Reuse Existing Event Type Or Create A New One
- Reuse an existing event type only if the semantics already match.
- Create a new event type when the failure carries distinct meaning that planning, summaries, or later tooling must treat differently.
Implementation Checklist
- Create a dedicated event schema for the failure observation.
- Add a canonical storage path for the event.
- Export the type from the storage module.
- Update index-loading logic so the event contributes to planning state.
- Update the executor to persist the event and continue for expected failures.
- If the workflow already has success and unchanged events, keep the new failure event adjacent to those patterns rather than inventing a separate persistence mechanism.
- Include the new outcome in progress summaries and end-of-run reporting.
- Add tests for persistence and skip-on-next-run behavior.
Quality Bar
- Future runs can discover the prior failure without redoing the same failing work immediately.
- The persisted event contains enough metadata to explain what happened.
- Refresh or force flows can still retry later without deleting history.
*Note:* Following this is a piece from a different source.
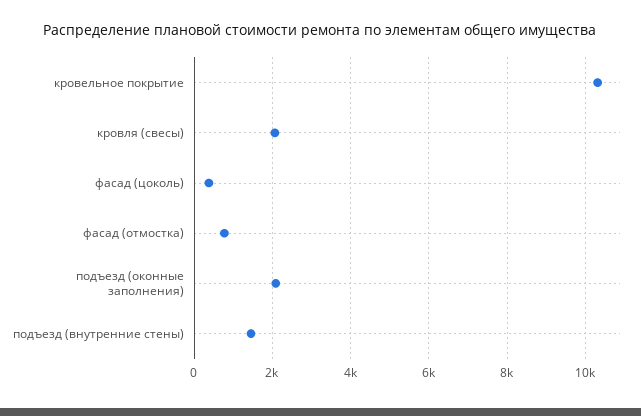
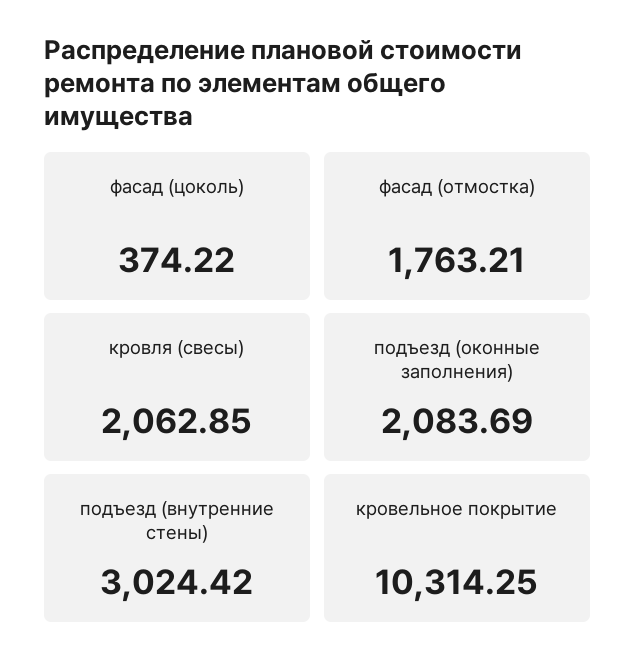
фасад (отмостка): 800 -> 1763.21
подъезд (внутренние стены): 1400 -> 3024.42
- The command summary distinguishes successful, unchanged, skipped, and unavailable or failed-observation outcomes.
- Regression tests prove both the write path and the later planning behavior.
Example Prompt Starters
/failure-observation-events Add unavailable-image handling to this sync stage.
/failure-observation-events Review whether this 404 should become a persisted event instead of aborting.
/failure-observation-events Design a retry policy for recorded remote failures in this importer.
/failure-observation-events Make this sync command treat 403 and 404 as observation events and skip them on later default runs.